The derivative of y is \(24{x^2} + 40x + 6\).

Step-by-step solution

Find the derivative of f using the product rule

The equation for product rule is \(\left( {fg} \right)' = fg' + gf'\).

Apply product rule for the function \(y\left( x \right) = \left( {4{x^2} + 3} \right)\left( {2x + 5} \right)\).

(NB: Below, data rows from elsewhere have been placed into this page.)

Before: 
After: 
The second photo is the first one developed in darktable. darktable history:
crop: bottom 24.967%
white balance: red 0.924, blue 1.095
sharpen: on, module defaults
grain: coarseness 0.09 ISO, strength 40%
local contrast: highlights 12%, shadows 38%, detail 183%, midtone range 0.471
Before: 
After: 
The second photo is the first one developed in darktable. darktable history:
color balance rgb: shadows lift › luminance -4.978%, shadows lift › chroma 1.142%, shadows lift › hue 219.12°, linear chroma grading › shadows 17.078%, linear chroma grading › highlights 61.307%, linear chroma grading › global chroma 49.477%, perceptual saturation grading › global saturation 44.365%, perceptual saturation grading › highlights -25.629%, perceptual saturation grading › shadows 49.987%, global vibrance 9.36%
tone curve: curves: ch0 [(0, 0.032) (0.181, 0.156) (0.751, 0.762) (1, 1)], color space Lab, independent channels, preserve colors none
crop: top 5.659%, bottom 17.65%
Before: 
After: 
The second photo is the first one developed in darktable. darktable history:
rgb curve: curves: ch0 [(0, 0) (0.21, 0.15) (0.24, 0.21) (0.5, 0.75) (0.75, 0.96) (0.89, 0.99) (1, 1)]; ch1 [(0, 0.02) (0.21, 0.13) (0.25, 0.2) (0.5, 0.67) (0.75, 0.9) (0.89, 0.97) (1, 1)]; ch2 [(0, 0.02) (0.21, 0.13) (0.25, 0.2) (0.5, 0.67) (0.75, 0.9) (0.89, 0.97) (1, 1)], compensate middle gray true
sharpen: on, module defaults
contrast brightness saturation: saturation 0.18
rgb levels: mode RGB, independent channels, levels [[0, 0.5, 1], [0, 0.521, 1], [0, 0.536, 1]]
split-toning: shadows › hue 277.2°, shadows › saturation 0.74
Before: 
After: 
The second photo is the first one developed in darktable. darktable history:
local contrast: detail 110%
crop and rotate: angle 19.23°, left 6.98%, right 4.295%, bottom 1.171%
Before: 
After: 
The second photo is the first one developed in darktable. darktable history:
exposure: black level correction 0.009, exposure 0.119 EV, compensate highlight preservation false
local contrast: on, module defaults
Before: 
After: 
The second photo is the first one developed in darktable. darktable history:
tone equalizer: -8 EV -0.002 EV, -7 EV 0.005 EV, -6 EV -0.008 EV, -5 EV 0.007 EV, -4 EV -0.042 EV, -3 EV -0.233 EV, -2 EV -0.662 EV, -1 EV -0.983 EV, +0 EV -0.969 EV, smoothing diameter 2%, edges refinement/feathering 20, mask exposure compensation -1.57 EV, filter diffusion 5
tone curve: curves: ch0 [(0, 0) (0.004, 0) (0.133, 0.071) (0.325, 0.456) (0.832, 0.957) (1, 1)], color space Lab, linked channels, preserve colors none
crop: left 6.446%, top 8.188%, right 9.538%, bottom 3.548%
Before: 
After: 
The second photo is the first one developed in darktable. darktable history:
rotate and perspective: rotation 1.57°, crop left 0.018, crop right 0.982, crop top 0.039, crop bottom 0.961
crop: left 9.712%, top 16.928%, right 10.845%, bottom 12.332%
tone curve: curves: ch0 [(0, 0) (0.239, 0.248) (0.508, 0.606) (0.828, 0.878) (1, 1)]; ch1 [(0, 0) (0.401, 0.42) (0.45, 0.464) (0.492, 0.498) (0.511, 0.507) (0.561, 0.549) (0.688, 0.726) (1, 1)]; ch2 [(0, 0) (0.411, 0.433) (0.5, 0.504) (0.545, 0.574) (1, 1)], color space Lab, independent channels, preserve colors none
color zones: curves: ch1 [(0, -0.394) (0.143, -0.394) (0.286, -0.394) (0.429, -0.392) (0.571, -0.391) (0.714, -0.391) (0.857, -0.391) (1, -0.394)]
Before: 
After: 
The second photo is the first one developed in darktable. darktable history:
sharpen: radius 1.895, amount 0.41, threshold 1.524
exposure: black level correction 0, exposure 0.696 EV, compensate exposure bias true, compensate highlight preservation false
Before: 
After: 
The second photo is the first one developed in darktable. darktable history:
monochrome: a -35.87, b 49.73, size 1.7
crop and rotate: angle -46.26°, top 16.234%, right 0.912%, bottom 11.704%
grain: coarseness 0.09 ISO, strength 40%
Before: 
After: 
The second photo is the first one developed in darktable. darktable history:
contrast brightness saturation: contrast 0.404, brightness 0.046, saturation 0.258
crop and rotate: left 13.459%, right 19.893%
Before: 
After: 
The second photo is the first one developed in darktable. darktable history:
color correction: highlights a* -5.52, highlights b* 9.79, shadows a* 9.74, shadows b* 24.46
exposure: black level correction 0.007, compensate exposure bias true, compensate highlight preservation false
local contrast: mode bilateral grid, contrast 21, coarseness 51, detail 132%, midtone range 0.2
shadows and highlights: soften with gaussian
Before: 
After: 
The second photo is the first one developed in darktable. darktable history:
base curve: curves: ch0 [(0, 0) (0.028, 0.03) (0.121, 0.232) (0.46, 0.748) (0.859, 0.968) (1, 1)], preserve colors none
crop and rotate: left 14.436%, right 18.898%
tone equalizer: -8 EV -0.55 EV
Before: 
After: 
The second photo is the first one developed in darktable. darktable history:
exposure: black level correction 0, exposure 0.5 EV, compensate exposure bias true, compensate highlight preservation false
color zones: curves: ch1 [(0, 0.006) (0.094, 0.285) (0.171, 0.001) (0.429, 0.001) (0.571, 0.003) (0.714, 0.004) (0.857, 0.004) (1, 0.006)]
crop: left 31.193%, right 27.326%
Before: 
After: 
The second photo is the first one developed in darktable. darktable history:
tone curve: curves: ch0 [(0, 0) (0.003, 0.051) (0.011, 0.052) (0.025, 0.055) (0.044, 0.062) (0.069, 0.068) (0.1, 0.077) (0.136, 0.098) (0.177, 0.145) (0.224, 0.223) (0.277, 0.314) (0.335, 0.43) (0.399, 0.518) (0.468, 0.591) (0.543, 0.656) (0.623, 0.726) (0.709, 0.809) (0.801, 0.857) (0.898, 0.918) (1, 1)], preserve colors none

\(\begin{aligned}y'\left( x \right) &= \frac{{\rm{d}}}{{{\rm{d}}x}}\left( {\left( {4{x^2} + 3} \right)\left( {2x + 5} \right)} \right)\\ &= \left( {4{x^2} + 3} \right)\frac{{\rm{d}}}{{{\rm{d}}x}}\left( {2x + 5} \right) + \left( {2x + 5} \right)\frac{{\rm{d}}}{{{\rm{d}}x}}\left( {4{x^2} + 3} \right)\end{aligned}\)

Differentiate the equation in step 1

The derivative of f can be obtained as,

\(\begin{aligned}y'\left( x \right) &= \left( {4{x^2} + 3} \right)\left( 2 \right) + \left( {2x + 5} \right)\left( {8x} \right)\\ &= 8{x^2} + 6 + 16{x^2} + 40x\\ &= 24{x^2} + 40x + 6\end{aligned}\)

Thus, the derivative of y is \(24{x^2} + 40x + 6\).